Venezuela se saca la espinita con el béisbol
Venezuela se consagró campeón del Clásico Mundial de Béisbol 2026 tras vencer 3-2 a Estados Unidos en la final disputada en Miami, logrando su primer título en la historia del torneo y sacándose una espina que llevaba décadas cargando como potencia beisbolera. El país, que ha producido decenas de jugadores de Grandes Ligas y donde el béisbol es prácticamente religión, nunca había logrado coronarse en la máxima competencia internacional del deporte. El triunfo no fue menor: además de romper esa deuda histórica —su mejor resultado previo había sido semifinales en 2009— convirtió a Venezuela en el cuarto país en ganar el torneo y desató celebraciones masivas, al punto que el gobierno declaró día festivo nacional. El impacto fue más allá del diamante: en medio de una crisis económica y tensiones políticas, el equipo logró algo que pocas cosas consiguen, unir a un país profundamente dividido. El Clásico Mundial también mostró su crecimiento como negocio global, con más de 1.6 millones de asistentes y premios que superaron los 6 millones de dólares para el campeón. Pero más allá de cifras y trofeos, lo que se vio fue otra cosa: cómo el deporte puede convertirse en narrativa nacional. Porque mientras algunos leen esto como un simple resultado deportivo, otros lo entienden como un momento de identidad, orgullo y pertenencia. Y como siempre en estos casos, hay dos formas de verlo: tragárselo como espectáculo, o masticarlo como lo que realmente representa para un país entero. Porque tragártela es fácil, masticar el fondo es otra cosa.
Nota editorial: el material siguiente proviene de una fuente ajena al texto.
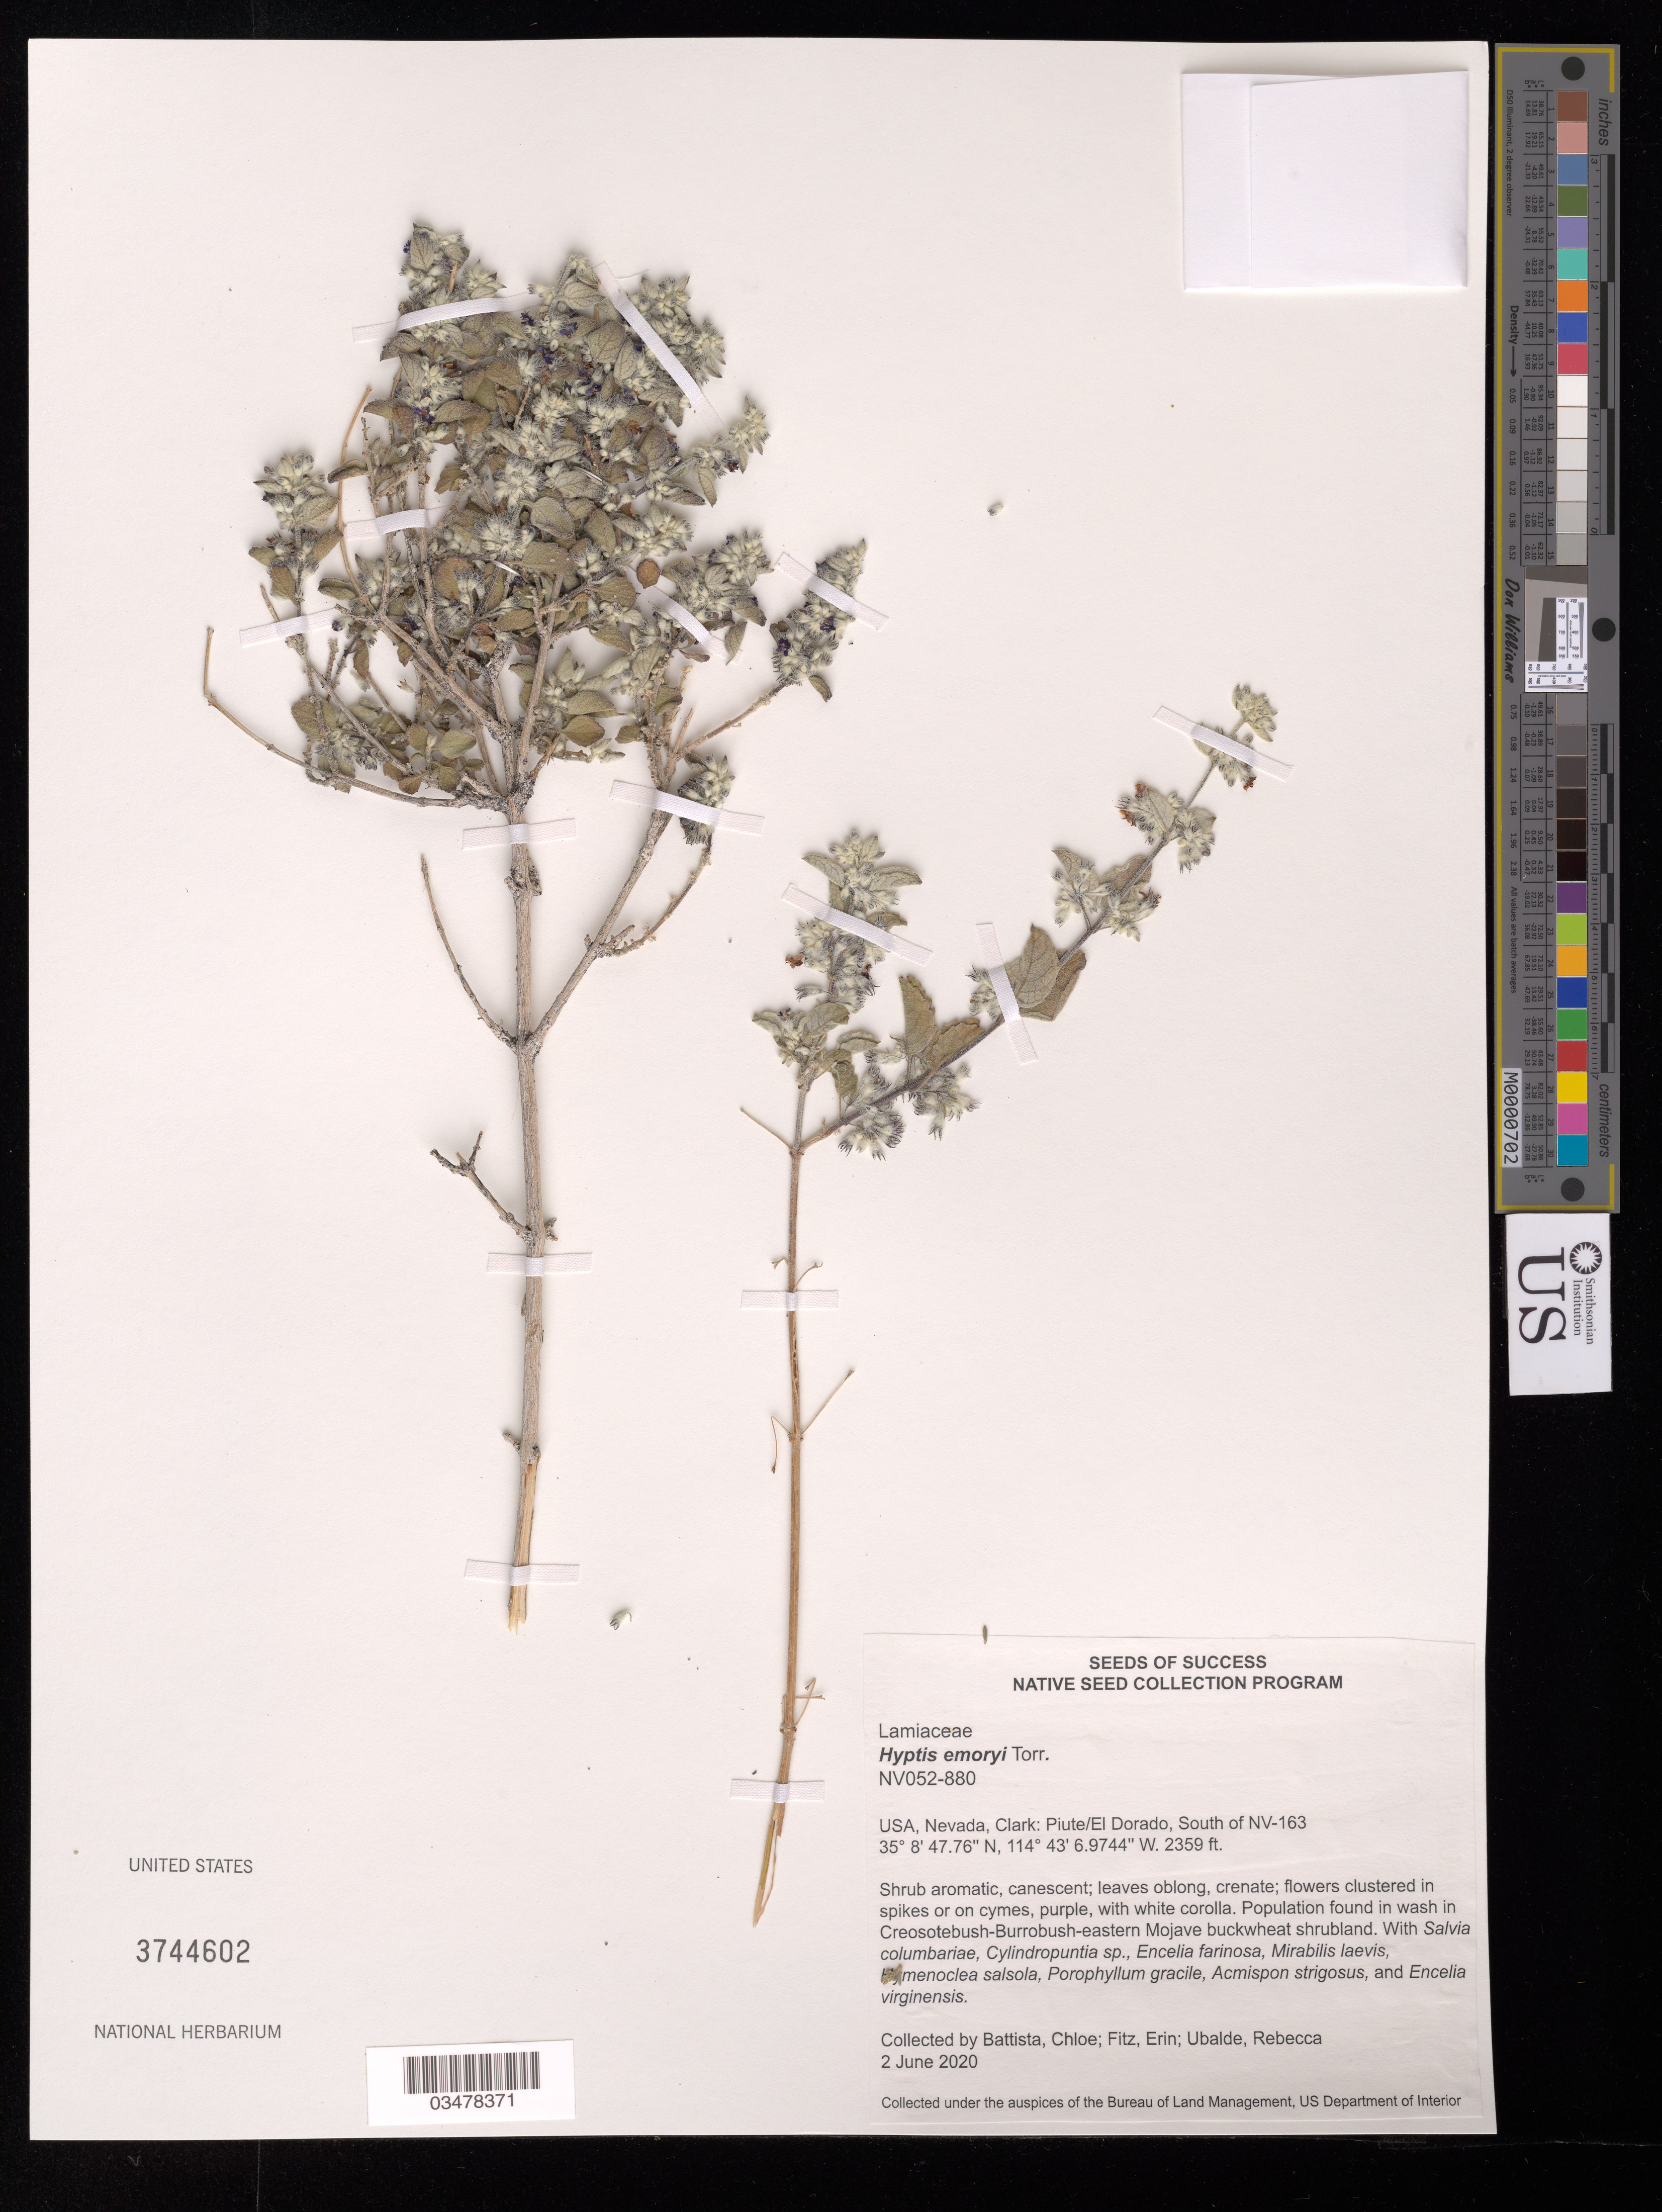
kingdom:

Siguen precios altos de petróleo ante incertidumbre por guerra
Los precios internacionales del petróleo se mantienen elevados y volátiles en medio de la incertidumbre generada por la escalada del conflicto en Medio Oriente, particularmente tras las tensiones entre Estados Unidos, Israel e Irán. En los últimos días, el crudo Brent ha oscilado entre los 90 y 120 dólares por barril, reflejando el nerviosismo de los mercados ante un posible impacto en el suministro global. El riesgo no es menor: Irán produce cerca de 3 millones de barriles diarios y tiene influencia directa sobre el Estrecho de Ormuz, por donde transita aproximadamente el 20% del petróleo que se comercializa en el mundo. Cualquier interrupción en esa zona puede sacudir los precios globales en cuestión de horas. El impacto va mucho más allá del sector energético: cuando sube el petróleo, sube la gasolina, el transporte y eventualmente el precio de los alimentos, presionando la inflación en múltiples economías. En el caso de México, la situación es particularmente compleja. Aunque el país exporta petróleo, también importa más del 60% de la gasolina que consume, lo que genera un efecto mixto en las finanzas públicas y en el bolsillo de los consumidores. Así, el aumento en los precios puede traducirse tanto en mayores ingresos para el Estado como en mayores costos para la población. En un mundo cada vez más interconectado, el petróleo sigue siendo uno de los principales termómetros de la estabilidad global. Y en medio de la guerra, lo que se mueve no es solo el precio del barril, sino toda la economía. Porque al final, hay dos formas de ver esto: tragárselo como una noticia más del mercado, o masticarlo como lo que realmente es: una señal de cómo la geopolítica impacta directamente la vida cotidiana. Porque tragártela es fácil, masticar el fondo es otra cosa.